The poor boy, faced with pressures of society which reminds him of essentially being a sexual man, cannot offer any halaal solutions because when he speaks of marriage, there is no recourse especially if he is not financially stable or even talks of staying with the family after marriage. It may well be argued that it is but mandatory that parents of girls should get full hand information about the boy’s status, but basing one’s decision on that alone without regard to the character of the individual, is courting failure in simple terms.

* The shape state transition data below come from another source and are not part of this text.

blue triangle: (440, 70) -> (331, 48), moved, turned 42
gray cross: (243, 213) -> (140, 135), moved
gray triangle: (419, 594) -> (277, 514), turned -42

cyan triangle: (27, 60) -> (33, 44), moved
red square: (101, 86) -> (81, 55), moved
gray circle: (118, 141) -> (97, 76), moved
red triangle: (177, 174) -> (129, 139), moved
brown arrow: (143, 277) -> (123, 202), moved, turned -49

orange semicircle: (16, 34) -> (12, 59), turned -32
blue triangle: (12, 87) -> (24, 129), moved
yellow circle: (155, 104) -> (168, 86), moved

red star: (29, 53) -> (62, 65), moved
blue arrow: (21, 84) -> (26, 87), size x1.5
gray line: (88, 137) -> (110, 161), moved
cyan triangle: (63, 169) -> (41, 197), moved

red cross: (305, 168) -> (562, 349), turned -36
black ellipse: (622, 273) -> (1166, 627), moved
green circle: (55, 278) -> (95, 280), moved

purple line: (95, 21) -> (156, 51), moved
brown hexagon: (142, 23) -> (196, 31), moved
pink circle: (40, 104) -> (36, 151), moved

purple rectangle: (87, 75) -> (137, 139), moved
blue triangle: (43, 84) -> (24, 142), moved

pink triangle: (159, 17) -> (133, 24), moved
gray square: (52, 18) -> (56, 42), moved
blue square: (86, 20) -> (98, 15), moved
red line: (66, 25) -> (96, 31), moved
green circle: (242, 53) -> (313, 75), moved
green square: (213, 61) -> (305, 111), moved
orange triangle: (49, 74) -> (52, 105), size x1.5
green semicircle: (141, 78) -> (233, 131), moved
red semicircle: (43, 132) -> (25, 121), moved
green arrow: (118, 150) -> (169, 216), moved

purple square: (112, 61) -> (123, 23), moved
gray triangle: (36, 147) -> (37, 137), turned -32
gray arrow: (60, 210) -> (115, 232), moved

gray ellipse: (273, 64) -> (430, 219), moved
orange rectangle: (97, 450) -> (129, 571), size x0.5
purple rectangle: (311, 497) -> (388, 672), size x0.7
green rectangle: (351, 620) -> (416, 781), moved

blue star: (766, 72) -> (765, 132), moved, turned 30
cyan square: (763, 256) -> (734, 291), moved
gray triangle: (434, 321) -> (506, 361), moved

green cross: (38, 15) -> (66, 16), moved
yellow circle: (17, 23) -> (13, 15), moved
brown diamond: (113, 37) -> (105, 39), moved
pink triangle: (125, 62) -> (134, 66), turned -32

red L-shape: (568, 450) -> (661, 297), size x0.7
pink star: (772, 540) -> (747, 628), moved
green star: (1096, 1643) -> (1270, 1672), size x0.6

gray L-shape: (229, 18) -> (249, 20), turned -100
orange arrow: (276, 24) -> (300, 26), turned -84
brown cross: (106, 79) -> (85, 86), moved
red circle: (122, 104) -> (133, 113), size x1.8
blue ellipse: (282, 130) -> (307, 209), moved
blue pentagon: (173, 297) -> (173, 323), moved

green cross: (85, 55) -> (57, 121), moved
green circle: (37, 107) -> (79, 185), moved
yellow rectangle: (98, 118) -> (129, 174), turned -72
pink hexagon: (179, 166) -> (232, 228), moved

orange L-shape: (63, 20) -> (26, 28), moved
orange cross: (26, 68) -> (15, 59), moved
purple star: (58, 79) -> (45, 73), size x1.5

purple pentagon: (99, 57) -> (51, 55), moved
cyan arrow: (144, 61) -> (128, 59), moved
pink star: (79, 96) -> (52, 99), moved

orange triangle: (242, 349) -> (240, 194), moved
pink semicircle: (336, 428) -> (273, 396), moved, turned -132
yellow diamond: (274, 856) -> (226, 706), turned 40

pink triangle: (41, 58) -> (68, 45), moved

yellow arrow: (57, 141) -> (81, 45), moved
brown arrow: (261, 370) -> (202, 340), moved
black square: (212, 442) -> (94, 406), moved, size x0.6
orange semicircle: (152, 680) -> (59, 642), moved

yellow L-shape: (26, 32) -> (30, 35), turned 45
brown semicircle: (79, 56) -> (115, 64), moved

What happened to our mothers teaching their daughters to make a home out of their husband’s mediocre abode? Where are the parents who would try to mend their daughter’s homes in the event of a dispute rather than asking her to pack their bags and head “home”? And yes, whatever happened to shame espoused by Janabe Zahra (AS) when openly talking about how sexually incapable one’s husband is especially in matters where impotence is not the subject at hand? And a valid question to ask would be how did the inexperienced girl herself suddenly become an expert in sexual fulfillment in a marriage that has barely hit the half year mark?
Well you see some of the facets of shame and conformity to one’s husband are common between Islamic teachings and our Indian heritage as well. The day we decided to shrug off our Indian garb and adopt the Western “I want this and I want that” attitude, and the year in which we started misinterpreting women’s rights in Islam as superior to all other bonds of the family, we began writing a forward chapter of the book “Disastrous Marriages”.
In the past, our girls would tell their parents that they would not get married in a manner which reflected the girl’s attachment to her folks; the same statements today actually symbolize the girl’s want for freedom and liberty. Today’s girl looks up to America for her idealistic role model. A notion of broken homes and marriages, and of course free relationships.
As a community, as households, we have largely failed. Looking at the statistics today of cases in our matrimonial committees, one wonders if we truly remember what the Holy Prophet said about how divorce was an abominable act, despised and disliked.
Some of you may shout foul over this piece, but look around you again. Bolder girls, more educated girls, more vocal girls, girls who talk of being leaders themselves rather than followers, corporate-style competitive girls, aggressive girls, exposed girls. Is it then any wonder why homes would not survive? The most daft thing to do is to follow the lifestyle of people who have themselves failed, and the most clever thing to do would be to follow the footsteps of our Aimmah (AS), for whose women, their men were their world, their leaders, their protectors, and everything they did was in seeking the pleasure of Allah (SWT), not the leadership of a community, a society or even a large Multinational. Whether we like it or not, we must educate our girls to the best of our ability, but if as a parent you forgot to teach them Islamic values and principles in which the woman is the pivot of the family, a giver, you just contributed to the falling moral standards of society.
Now the last question we must then address collectively is what parents should do when their children fall in love. What should they do if the boy or the girl expresses love for a boy from the community, and when they express similar sentiments for one outside? Any bright ideas?